Guided audio captioning for complex acoustic environments (GUIDE)
Funded by Jane and Aatos Erkko Foundation, 2022-2023
This project will investigate audio captioning as textual description of the most important sounds in the scene, guided towards finding the most important content while ignoring other sounds, similar to humans. We are interested to understand to what extent automatically produced audio captioning is suitable for subtitling for deaf and hard-of-hearing, if the manual work required for the descriptions of the non-speech soundtrack can be replaced by automatic methods, similar to the dialogue being translated into subtitles using automatic speech recognition.
This work is a collaboration with Assoc. Prof. Maija Hirvonen (Translation Studies, Linguistics, Tampere University).
Audio-visual scene analysis
Postgraduate research, funded by Tampere University
Shanshan is working on analysis of multimodal information for scene analysis.

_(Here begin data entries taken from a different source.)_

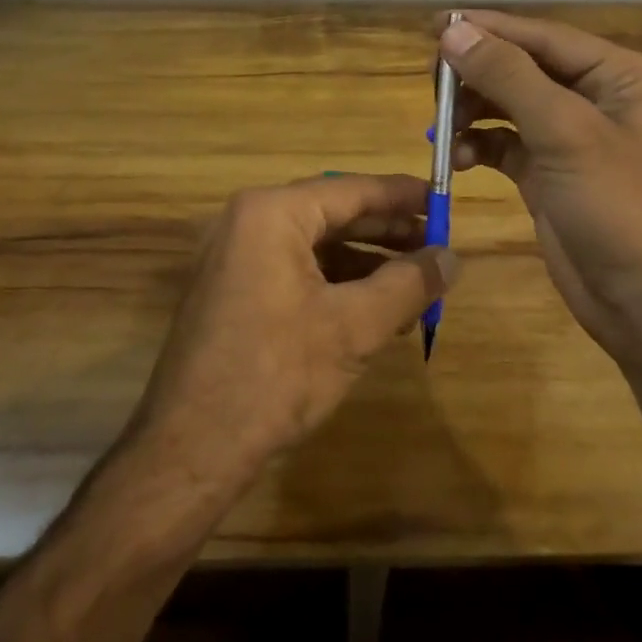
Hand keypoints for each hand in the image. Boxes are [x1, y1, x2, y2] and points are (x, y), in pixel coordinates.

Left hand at [132, 174, 455, 485]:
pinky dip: (337, 283)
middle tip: (437, 245)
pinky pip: (295, 269)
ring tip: (415, 282)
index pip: (352, 190)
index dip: (404, 196)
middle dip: (388, 232)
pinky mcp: (233, 290)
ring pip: (316, 245)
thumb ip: (408, 284)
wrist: (190, 451)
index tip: (445, 200)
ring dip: (367, 262)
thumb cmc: (275, 375)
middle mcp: (248, 221)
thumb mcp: (354, 327)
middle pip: (333, 213)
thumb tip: (451, 257)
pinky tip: (374, 309)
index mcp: (271, 213)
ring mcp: (235, 256)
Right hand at [439, 11, 641, 368]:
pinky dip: (478, 144)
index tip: (437, 25)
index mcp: (619, 75)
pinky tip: (457, 157)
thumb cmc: (619, 206)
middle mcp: (596, 98)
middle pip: (523, 67)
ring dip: (473, 110)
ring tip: (441, 125)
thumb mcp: (565, 132)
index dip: (489, 29)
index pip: (543, 37)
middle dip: (478, 74)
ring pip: (508, 104)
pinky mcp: (548, 173)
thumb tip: (454, 33)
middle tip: (433, 81)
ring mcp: (570, 138)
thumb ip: (508, 76)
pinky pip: (504, 143)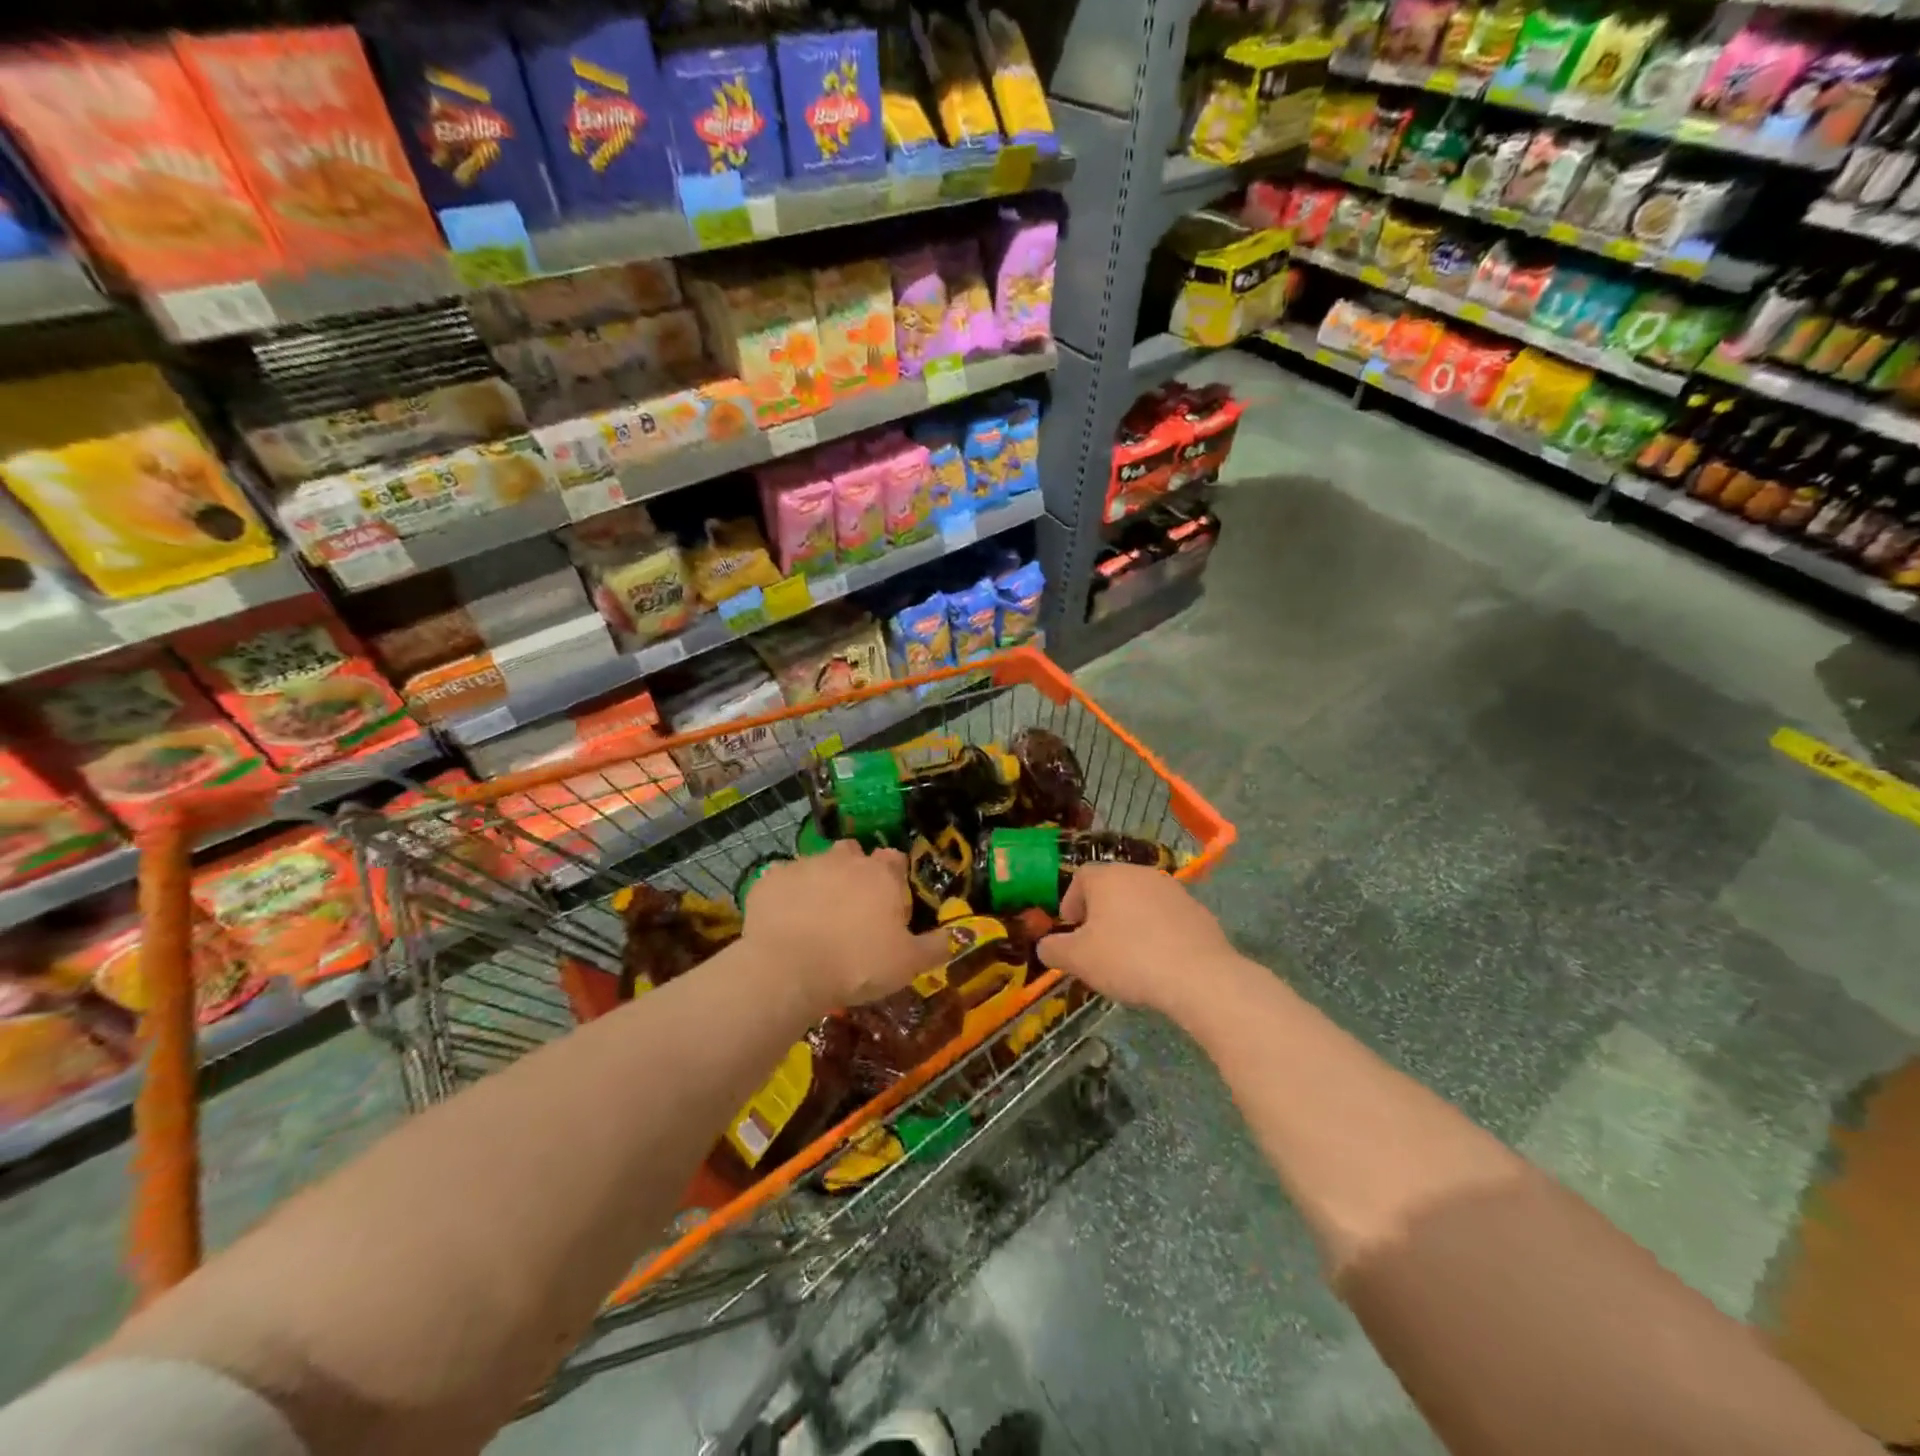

The way humans understand the world is not only based on what we hear, but involves all senses. Inspired by this, multi-modal analysis, especially audio-visual analysis, gained increasing popularity in machine learning. Our first study on this topic showed that joint modeling of audio and visual modalities brings significant improvement compared to the individual models for scene classification.
Spatial analysis of acoustic scenes
Postgraduate research
Daniel is investigating methods for utilizing spatial audio in computational acoustic scene analysis.
The project aims at exploiting spatial cues derived from binaural recordings and microphone arrays to provide complex descriptions of acoustic environments. The planned work comprises joint use of several audio tasks, including sound event detection, sound source localization and acoustic scene classification.